Exercise data: Begin

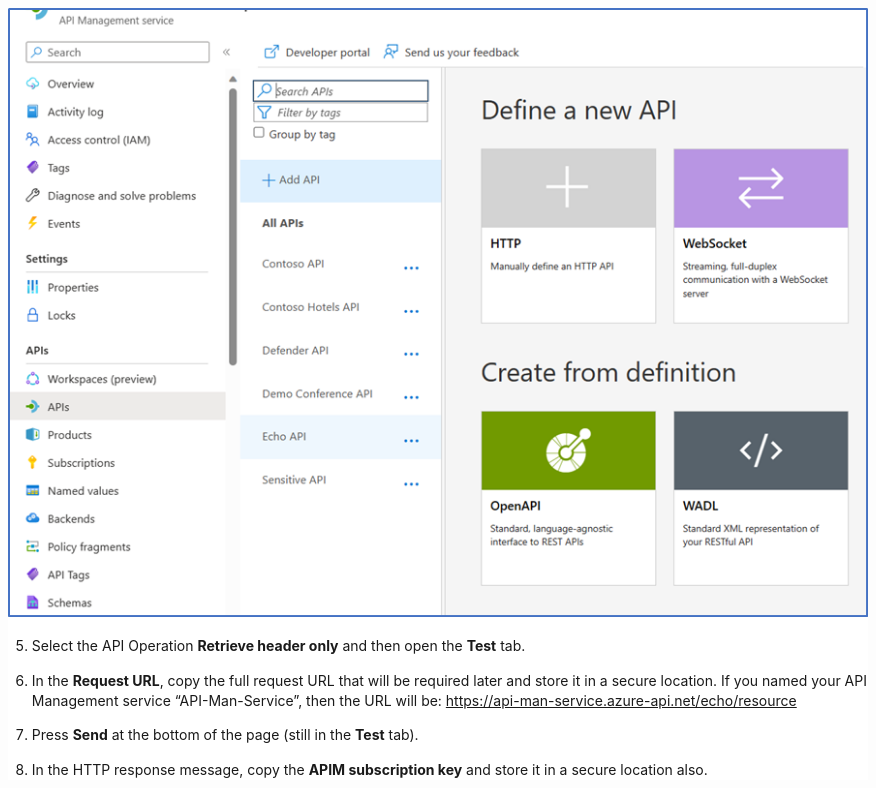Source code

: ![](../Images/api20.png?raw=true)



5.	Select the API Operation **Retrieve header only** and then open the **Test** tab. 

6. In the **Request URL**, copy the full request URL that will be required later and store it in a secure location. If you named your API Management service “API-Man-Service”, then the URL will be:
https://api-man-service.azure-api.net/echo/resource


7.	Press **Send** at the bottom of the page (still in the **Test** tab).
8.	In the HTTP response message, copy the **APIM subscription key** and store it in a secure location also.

Exercise data: End
Exercise data: Begin

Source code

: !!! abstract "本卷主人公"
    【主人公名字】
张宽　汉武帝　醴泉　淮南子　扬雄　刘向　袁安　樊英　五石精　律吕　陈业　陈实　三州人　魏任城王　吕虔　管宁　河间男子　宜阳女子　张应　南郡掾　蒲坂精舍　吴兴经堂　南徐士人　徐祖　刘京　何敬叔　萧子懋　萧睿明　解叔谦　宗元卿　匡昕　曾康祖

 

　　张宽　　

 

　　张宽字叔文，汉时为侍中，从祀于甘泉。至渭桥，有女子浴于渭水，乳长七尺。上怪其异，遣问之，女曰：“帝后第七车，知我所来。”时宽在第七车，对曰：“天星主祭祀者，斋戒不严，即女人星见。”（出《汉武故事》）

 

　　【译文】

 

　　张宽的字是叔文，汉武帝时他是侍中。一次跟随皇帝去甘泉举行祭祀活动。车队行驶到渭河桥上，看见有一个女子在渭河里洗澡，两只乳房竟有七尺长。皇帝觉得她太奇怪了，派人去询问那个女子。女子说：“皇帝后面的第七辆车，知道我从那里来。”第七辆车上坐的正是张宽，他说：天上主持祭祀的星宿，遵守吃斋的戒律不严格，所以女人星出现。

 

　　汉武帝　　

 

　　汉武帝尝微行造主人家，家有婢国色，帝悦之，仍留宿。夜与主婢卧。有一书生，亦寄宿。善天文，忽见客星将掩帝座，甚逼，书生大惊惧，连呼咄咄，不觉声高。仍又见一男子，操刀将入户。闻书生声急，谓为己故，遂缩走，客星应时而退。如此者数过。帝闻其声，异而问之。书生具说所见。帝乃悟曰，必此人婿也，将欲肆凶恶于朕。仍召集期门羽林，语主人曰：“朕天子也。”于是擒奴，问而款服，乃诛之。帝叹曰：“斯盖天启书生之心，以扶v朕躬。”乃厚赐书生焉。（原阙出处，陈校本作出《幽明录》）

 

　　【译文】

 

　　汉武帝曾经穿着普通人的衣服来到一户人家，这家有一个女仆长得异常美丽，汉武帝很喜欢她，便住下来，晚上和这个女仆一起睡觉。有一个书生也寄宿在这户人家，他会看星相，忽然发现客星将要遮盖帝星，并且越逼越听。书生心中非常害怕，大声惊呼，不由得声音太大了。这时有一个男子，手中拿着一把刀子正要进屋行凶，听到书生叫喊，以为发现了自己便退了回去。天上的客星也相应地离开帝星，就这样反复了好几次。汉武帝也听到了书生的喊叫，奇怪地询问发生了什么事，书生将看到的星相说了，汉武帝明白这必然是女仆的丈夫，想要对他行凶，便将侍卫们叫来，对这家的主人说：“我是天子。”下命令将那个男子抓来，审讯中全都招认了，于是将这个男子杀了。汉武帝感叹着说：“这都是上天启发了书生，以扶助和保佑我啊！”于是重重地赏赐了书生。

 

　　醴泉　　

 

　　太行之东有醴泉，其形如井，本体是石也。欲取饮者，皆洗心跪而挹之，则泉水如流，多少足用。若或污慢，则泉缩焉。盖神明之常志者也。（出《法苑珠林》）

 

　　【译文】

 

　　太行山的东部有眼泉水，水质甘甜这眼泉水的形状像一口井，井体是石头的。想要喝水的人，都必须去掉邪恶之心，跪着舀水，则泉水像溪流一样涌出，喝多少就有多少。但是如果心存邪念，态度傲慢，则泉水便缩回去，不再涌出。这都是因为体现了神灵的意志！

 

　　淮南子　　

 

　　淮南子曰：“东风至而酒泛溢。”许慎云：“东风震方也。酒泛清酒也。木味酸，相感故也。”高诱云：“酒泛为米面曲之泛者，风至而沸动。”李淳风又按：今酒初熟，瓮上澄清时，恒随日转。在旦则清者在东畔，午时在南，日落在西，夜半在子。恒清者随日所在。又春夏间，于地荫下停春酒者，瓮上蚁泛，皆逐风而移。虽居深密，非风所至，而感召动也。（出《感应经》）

Exercise data: End
Exercise data: Begin

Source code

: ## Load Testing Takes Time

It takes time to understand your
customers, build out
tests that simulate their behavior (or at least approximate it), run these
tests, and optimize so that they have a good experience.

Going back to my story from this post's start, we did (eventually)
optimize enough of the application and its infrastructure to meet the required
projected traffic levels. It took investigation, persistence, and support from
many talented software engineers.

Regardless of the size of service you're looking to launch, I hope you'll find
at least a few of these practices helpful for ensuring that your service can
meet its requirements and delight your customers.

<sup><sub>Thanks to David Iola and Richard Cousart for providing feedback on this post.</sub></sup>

Exercise data: End

Among the lines above, please find those with "tests" and copy them.

**Task output:**
tests that simulate their behavior (or at least approximate it), run these
tests, and optimize so that they have a good experience.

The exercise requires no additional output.